* [Input material]
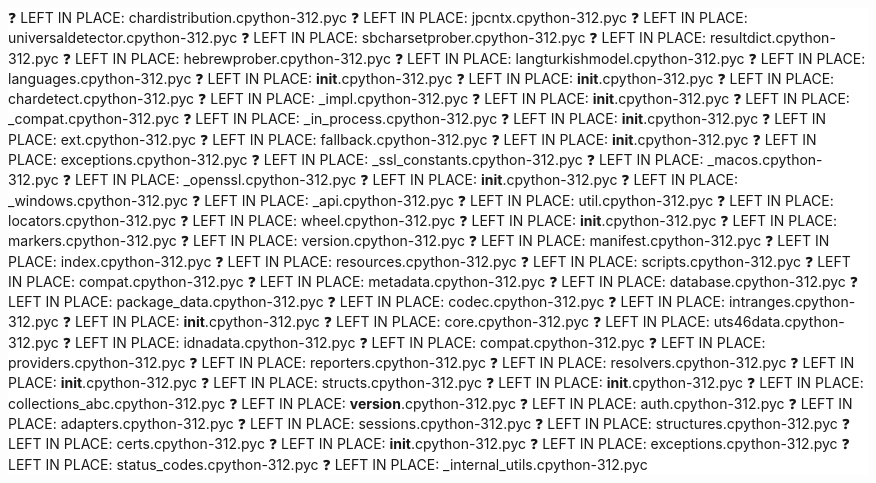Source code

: ❓ LEFT IN PLACE: chardistribution.cpython-312.pyc
❓ LEFT IN PLACE: jpcntx.cpython-312.pyc
❓ LEFT IN PLACE: universaldetector.cpython-312.pyc
❓ LEFT IN PLACE: sbcharsetprober.cpython-312.pyc
❓ LEFT IN PLACE: resultdict.cpython-312.pyc
❓ LEFT IN PLACE: hebrewprober.cpython-312.pyc
❓ LEFT IN PLACE: langturkishmodel.cpython-312.pyc
❓ LEFT IN PLACE: languages.cpython-312.pyc
❓ LEFT IN PLACE: __init__.cpython-312.pyc
❓ LEFT IN PLACE: __init__.cpython-312.pyc
❓ LEFT IN PLACE: chardetect.cpython-312.pyc
❓ LEFT IN PLACE: _impl.cpython-312.pyc
❓ LEFT IN PLACE: __init__.cpython-312.pyc
❓ LEFT IN PLACE: _compat.cpython-312.pyc
❓ LEFT IN PLACE: _in_process.cpython-312.pyc
❓ LEFT IN PLACE: __init__.cpython-312.pyc
❓ LEFT IN PLACE: ext.cpython-312.pyc
❓ LEFT IN PLACE: fallback.cpython-312.pyc
❓ LEFT IN PLACE: __init__.cpython-312.pyc
❓ LEFT IN PLACE: exceptions.cpython-312.pyc
❓ LEFT IN PLACE: _ssl_constants.cpython-312.pyc
❓ LEFT IN PLACE: _macos.cpython-312.pyc
❓ LEFT IN PLACE: _openssl.cpython-312.pyc
❓ LEFT IN PLACE: __init__.cpython-312.pyc
❓ LEFT IN PLACE: _windows.cpython-312.pyc
❓ LEFT IN PLACE: _api.cpython-312.pyc
❓ LEFT IN PLACE: util.cpython-312.pyc
❓ LEFT IN PLACE: locators.cpython-312.pyc
❓ LEFT IN PLACE: wheel.cpython-312.pyc
❓ LEFT IN PLACE: __init__.cpython-312.pyc
❓ LEFT IN PLACE: markers.cpython-312.pyc
❓ LEFT IN PLACE: version.cpython-312.pyc
❓ LEFT IN PLACE: manifest.cpython-312.pyc
❓ LEFT IN PLACE: index.cpython-312.pyc
❓ LEFT IN PLACE: resources.cpython-312.pyc
❓ LEFT IN PLACE: scripts.cpython-312.pyc
❓ LEFT IN PLACE: compat.cpython-312.pyc
❓ LEFT IN PLACE: metadata.cpython-312.pyc
❓ LEFT IN PLACE: database.cpython-312.pyc
❓ LEFT IN PLACE: package_data.cpython-312.pyc
❓ LEFT IN PLACE: codec.cpython-312.pyc
❓ LEFT IN PLACE: intranges.cpython-312.pyc
❓ LEFT IN PLACE: __init__.cpython-312.pyc
❓ LEFT IN PLACE: core.cpython-312.pyc
❓ LEFT IN PLACE: uts46data.cpython-312.pyc
❓ LEFT IN PLACE: idnadata.cpython-312.pyc
❓ LEFT IN PLACE: compat.cpython-312.pyc
❓ LEFT IN PLACE: providers.cpython-312.pyc
❓ LEFT IN PLACE: reporters.cpython-312.pyc
❓ LEFT IN PLACE: resolvers.cpython-312.pyc
❓ LEFT IN PLACE: __init__.cpython-312.pyc
❓ LEFT IN PLACE: structs.cpython-312.pyc
❓ LEFT IN PLACE: __init__.cpython-312.pyc
❓ LEFT IN PLACE: collections_abc.cpython-312.pyc
❓ LEFT IN PLACE: __version__.cpython-312.pyc
❓ LEFT IN PLACE: auth.cpython-312.pyc
❓ LEFT IN PLACE: adapters.cpython-312.pyc
❓ LEFT IN PLACE: sessions.cpython-312.pyc
❓ LEFT IN PLACE: structures.cpython-312.pyc
❓ LEFT IN PLACE: certs.cpython-312.pyc
❓ LEFT IN PLACE: __init__.cpython-312.pyc
❓ LEFT IN PLACE: exceptions.cpython-312.pyc
❓ LEFT IN PLACE: status_codes.cpython-312.pyc
❓ LEFT IN PLACE: _internal_utils.cpython-312.pyc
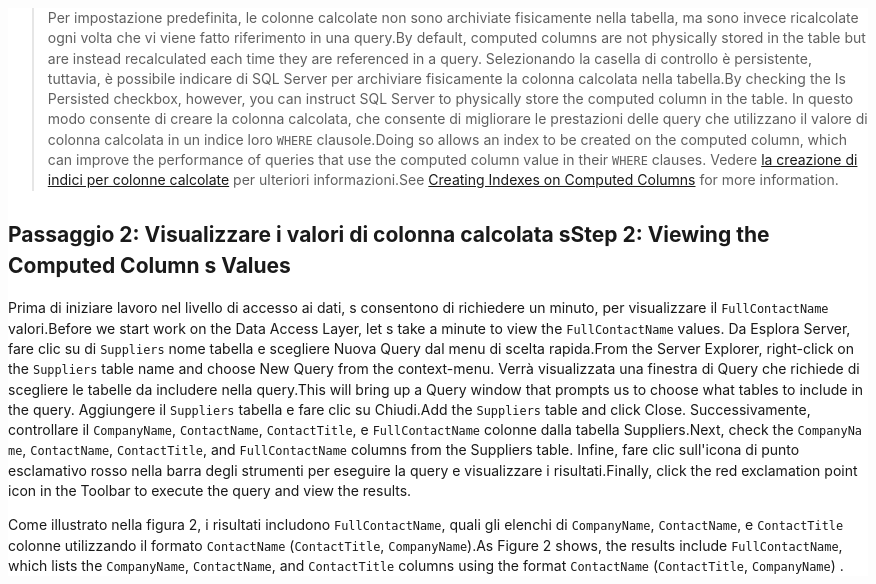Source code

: > <span data-ttu-id="2c233-149">Per impostazione predefinita, le colonne calcolate non sono archiviate fisicamente nella tabella, ma sono invece ricalcolate ogni volta che vi viene fatto riferimento in una query.</span><span class="sxs-lookup"><span data-stu-id="2c233-149">By default, computed columns are not physically stored in the table but are instead recalculated each time they are referenced in a query.</span></span> <span data-ttu-id="2c233-150">Selezionando la casella di controllo è persistente, tuttavia, è possibile indicare di SQL Server per archiviare fisicamente la colonna calcolata nella tabella.</span><span class="sxs-lookup"><span data-stu-id="2c233-150">By checking the Is Persisted checkbox, however, you can instruct SQL Server to physically store the computed column in the table.</span></span> <span data-ttu-id="2c233-151">In questo modo consente di creare la colonna calcolata, che consente di migliorare le prestazioni delle query che utilizzano il valore di colonna calcolata in un indice loro `WHERE` clausole.</span><span class="sxs-lookup"><span data-stu-id="2c233-151">Doing so allows an index to be created on the computed column, which can improve the performance of queries that use the computed column value in their `WHERE` clauses.</span></span> <span data-ttu-id="2c233-152">Vedere [la creazione di indici per colonne calcolate](https://msdn.microsoft.com/library/ms189292.aspx) per ulteriori informazioni.</span><span class="sxs-lookup"><span data-stu-id="2c233-152">See [Creating Indexes on Computed Columns](https://msdn.microsoft.com/library/ms189292.aspx) for more information.</span></span>


## <a name="step-2-viewing-the-computed-column-s-values"></a><span data-ttu-id="2c233-153">Passaggio 2: Visualizzare i valori di colonna calcolata s</span><span class="sxs-lookup"><span data-stu-id="2c233-153">Step 2: Viewing the Computed Column s Values</span></span>

<span data-ttu-id="2c233-154">Prima di iniziare lavoro nel livello di accesso ai dati, s consentono di richiedere un minuto, per visualizzare il `FullContactName` valori.</span><span class="sxs-lookup"><span data-stu-id="2c233-154">Before we start work on the Data Access Layer, let s take a minute to view the `FullContactName` values.</span></span> <span data-ttu-id="2c233-155">Da Esplora Server, fare clic su di `Suppliers` nome tabella e scegliere Nuova Query dal menu di scelta rapida.</span><span class="sxs-lookup"><span data-stu-id="2c233-155">From the Server Explorer, right-click on the `Suppliers` table name and choose New Query from the context-menu.</span></span> <span data-ttu-id="2c233-156">Verrà visualizzata una finestra di Query che richiede di scegliere le tabelle da includere nella query.</span><span class="sxs-lookup"><span data-stu-id="2c233-156">This will bring up a Query window that prompts us to choose what tables to include in the query.</span></span> <span data-ttu-id="2c233-157">Aggiungere il `Suppliers` tabella e fare clic su Chiudi.</span><span class="sxs-lookup"><span data-stu-id="2c233-157">Add the `Suppliers` table and click Close.</span></span> <span data-ttu-id="2c233-158">Successivamente, controllare il `CompanyName`, `ContactName`, `ContactTitle`, e `FullContactName` colonne dalla tabella Suppliers.</span><span class="sxs-lookup"><span data-stu-id="2c233-158">Next, check the `CompanyName`, `ContactName`, `ContactTitle`, and `FullContactName` columns from the Suppliers table.</span></span> <span data-ttu-id="2c233-159">Infine, fare clic sull'icona di punto esclamativo rosso nella barra degli strumenti per eseguire la query e visualizzare i risultati.</span><span class="sxs-lookup"><span data-stu-id="2c233-159">Finally, click the red exclamation point icon in the Toolbar to execute the query and view the results.</span></span>

<span data-ttu-id="2c233-160">Come illustrato nella figura 2, i risultati includono `FullContactName`, quali gli elenchi di `CompanyName`, `ContactName`, e `ContactTitle` colonne utilizzando il formato `ContactName` (`ContactTitle`, `CompanyName`).</span><span class="sxs-lookup"><span data-stu-id="2c233-160">As Figure 2 shows, the results include `FullContactName`, which lists the `CompanyName`, `ContactName`, and `ContactTitle` columns using the format `ContactName` (`ContactTitle`, `CompanyName`) .</span></span>
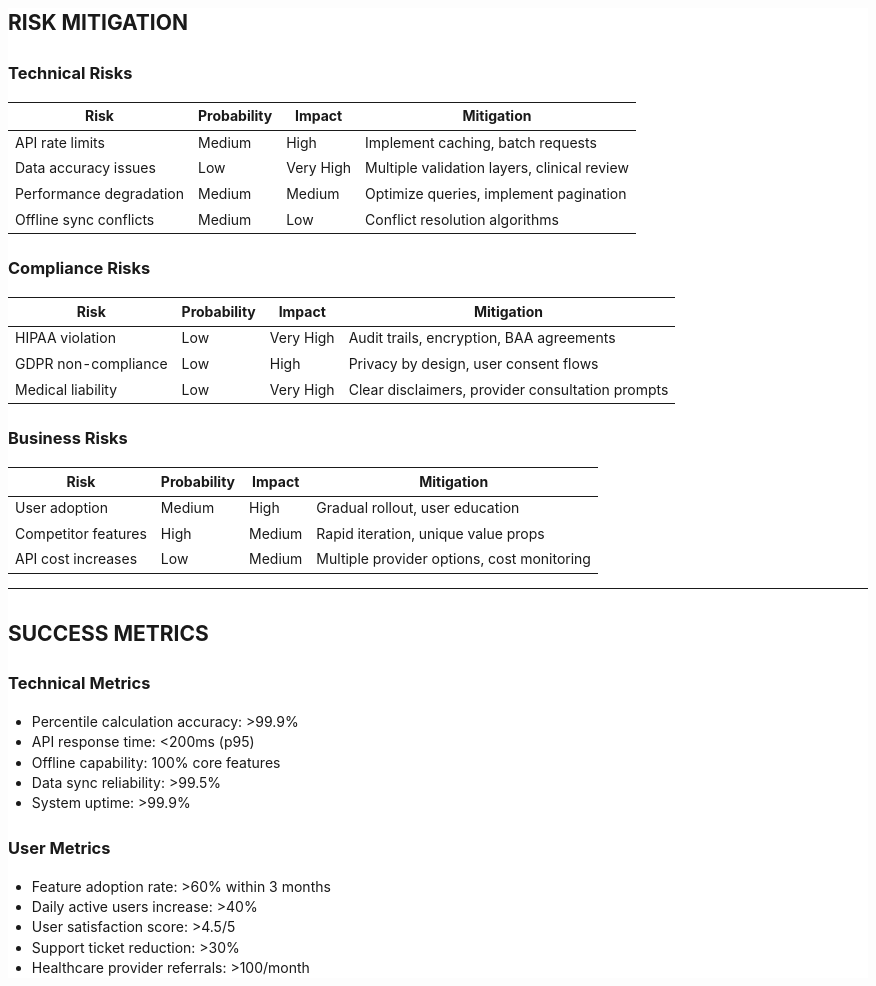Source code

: 
## RISK MITIGATION

### Technical Risks
| Risk | Probability | Impact | Mitigation |
|------|------------|--------|------------|
| API rate limits | Medium | High | Implement caching, batch requests |
| Data accuracy issues | Low | Very High | Multiple validation layers, clinical review |
| Performance degradation | Medium | Medium | Optimize queries, implement pagination |
| Offline sync conflicts | Medium | Low | Conflict resolution algorithms |

### Compliance Risks
| Risk | Probability | Impact | Mitigation |
|------|------------|--------|------------|
| HIPAA violation | Low | Very High | Audit trails, encryption, BAA agreements |
| GDPR non-compliance | Low | High | Privacy by design, user consent flows |
| Medical liability | Low | Very High | Clear disclaimers, provider consultation prompts |

### Business Risks
| Risk | Probability | Impact | Mitigation |
|------|------------|--------|------------|
| User adoption | Medium | High | Gradual rollout, user education |
| Competitor features | High | Medium | Rapid iteration, unique value props |
| API cost increases | Low | Medium | Multiple provider options, cost monitoring |

---

## SUCCESS METRICS

### Technical Metrics
- Percentile calculation accuracy: >99.9%
- API response time: <200ms (p95)
- Offline capability: 100% core features
- Data sync reliability: >99.5%
- System uptime: >99.9%

### User Metrics
- Feature adoption rate: >60% within 3 months
- Daily active users increase: >40%
- User satisfaction score: >4.5/5
- Support ticket reduction: >30%
- Healthcare provider referrals: >100/month

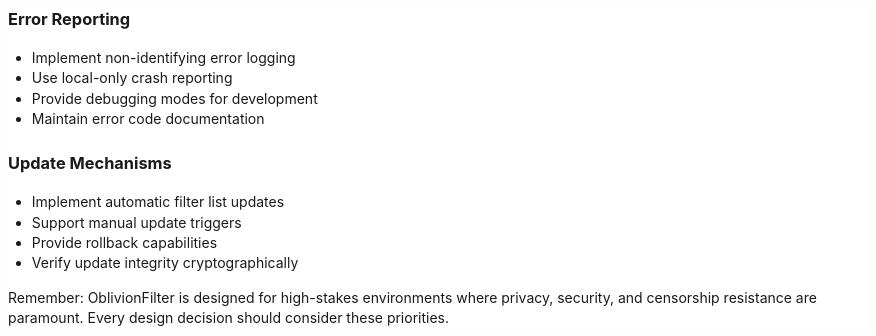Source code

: ### Error Reporting
- Implement non-identifying error logging
- Use local-only crash reporting
- Provide debugging modes for development
- Maintain error code documentation

### Update Mechanisms
- Implement automatic filter list updates
- Support manual update triggers
- Provide rollback capabilities
- Verify update integrity cryptographically

Remember: OblivionFilter is designed for high-stakes environments where privacy, security, and censorship resistance are paramount. Every design decision should consider these priorities.
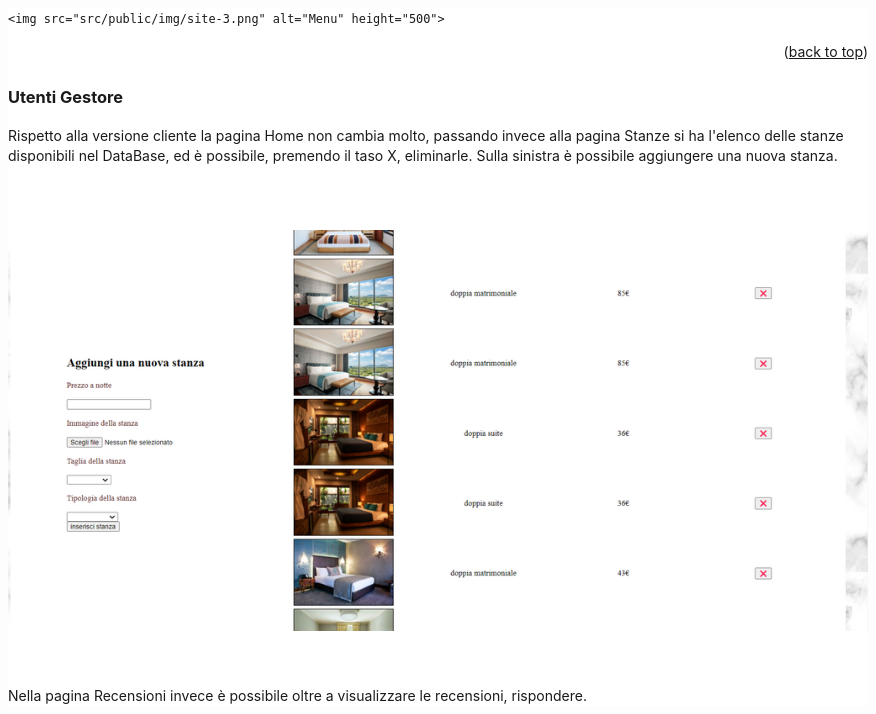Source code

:     <img src="src/public/img/site-3.png" alt="Menu" height="500">
  </a>
</div>
<p align="right">(<a href="#readme-top">back to top</a>)</p>

### Utenti Gestore
Rispetto alla versione cliente la pagina Home non cambia molto, passando invece alla pagina Stanze si ha l'elenco delle stanze disponibili nel DataBase, ed è possibile, premendo il taso X, eliminarle. Sulla sinistra è possibile aggiungere una nuova stanza.
 <div align="center">
  <a href="https://github.com/brayanVaccaro/webProject">
    <img src="src/public/img/site-4.png" alt="Menu" height="500">
  </a>
</div>
Nella pagina Recensioni invece è possibile oltre a visualizzare le recensioni, rispondere.
 <div align="center">
  <a href="https://github.com/brayanVaccaro/webProject">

* [Instruction] Copy the lines in the records above, from the line containing "### Technical Metrics" to the line containing "- System uptime: >99.9%", both included, without changing anything.

* [Task response]
### Technical Metrics
- Percentile calculation accuracy: >99.9%
- API response time: <200ms (p95)
- Offline capability: 100% core features
- Data sync reliability: >99.5%
- System uptime: >99.9%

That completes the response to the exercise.